Data provided –
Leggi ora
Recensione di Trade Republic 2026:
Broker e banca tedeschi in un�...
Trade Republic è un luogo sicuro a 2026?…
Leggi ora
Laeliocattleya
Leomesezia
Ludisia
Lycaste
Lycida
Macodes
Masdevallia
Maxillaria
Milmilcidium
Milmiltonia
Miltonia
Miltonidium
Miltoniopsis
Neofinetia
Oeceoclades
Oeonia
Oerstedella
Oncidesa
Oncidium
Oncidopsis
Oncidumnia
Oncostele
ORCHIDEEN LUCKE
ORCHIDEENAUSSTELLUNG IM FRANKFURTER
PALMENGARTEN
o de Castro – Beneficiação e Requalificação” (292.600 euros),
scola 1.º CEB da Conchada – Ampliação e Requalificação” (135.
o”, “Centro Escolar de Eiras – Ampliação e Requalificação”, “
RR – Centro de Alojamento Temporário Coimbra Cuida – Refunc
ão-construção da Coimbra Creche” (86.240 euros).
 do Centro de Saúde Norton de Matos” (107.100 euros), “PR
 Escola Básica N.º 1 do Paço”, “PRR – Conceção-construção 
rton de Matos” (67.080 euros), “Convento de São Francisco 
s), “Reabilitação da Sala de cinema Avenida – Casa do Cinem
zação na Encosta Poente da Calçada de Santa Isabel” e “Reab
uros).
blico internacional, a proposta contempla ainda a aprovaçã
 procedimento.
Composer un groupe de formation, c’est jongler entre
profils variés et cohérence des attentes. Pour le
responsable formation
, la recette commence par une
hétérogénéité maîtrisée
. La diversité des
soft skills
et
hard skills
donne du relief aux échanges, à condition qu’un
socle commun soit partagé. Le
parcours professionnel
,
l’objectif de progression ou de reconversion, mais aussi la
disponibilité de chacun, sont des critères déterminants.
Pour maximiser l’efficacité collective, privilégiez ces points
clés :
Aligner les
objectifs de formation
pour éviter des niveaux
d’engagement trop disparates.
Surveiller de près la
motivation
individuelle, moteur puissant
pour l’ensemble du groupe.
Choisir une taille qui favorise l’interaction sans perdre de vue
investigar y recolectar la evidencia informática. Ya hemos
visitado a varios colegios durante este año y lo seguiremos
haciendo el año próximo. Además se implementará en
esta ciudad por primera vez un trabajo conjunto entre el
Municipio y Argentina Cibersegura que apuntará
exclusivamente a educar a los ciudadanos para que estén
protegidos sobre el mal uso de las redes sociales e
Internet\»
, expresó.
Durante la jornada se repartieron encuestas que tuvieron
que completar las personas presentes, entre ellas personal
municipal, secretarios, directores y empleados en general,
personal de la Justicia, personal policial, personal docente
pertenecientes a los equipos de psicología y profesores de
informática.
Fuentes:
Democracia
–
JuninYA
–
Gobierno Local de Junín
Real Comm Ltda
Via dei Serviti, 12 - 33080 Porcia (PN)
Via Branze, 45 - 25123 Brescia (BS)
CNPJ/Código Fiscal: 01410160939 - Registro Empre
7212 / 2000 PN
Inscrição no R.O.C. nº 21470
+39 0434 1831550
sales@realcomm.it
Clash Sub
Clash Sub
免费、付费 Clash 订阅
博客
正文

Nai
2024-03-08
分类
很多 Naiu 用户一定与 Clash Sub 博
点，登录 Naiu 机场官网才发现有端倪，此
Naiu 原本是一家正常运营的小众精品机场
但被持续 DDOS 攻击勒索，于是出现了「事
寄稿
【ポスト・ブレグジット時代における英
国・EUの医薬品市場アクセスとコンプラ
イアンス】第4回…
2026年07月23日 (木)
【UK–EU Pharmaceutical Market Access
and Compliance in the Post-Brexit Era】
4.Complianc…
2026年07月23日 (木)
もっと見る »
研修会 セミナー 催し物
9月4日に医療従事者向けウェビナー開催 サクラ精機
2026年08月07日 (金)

Brief – Using the records above, copy word for word the line with "responsable formation", the line with "Pour maximiser l’efficacité", and every line between them.

Answer for the task –
responsable formation
, la recette commence par une
hétérogénéité maîtrisée
. La diversité des
soft skills
et
hard skills
donne du relief aux échanges, à condition qu’un
socle commun soit partagé. Le
parcours professionnel
,
l’objectif de progression ou de reconversion, mais aussi la
disponibilité de chacun, sont des critères déterminants.
Pour maximiser l’efficacité collective, privilégiez ces points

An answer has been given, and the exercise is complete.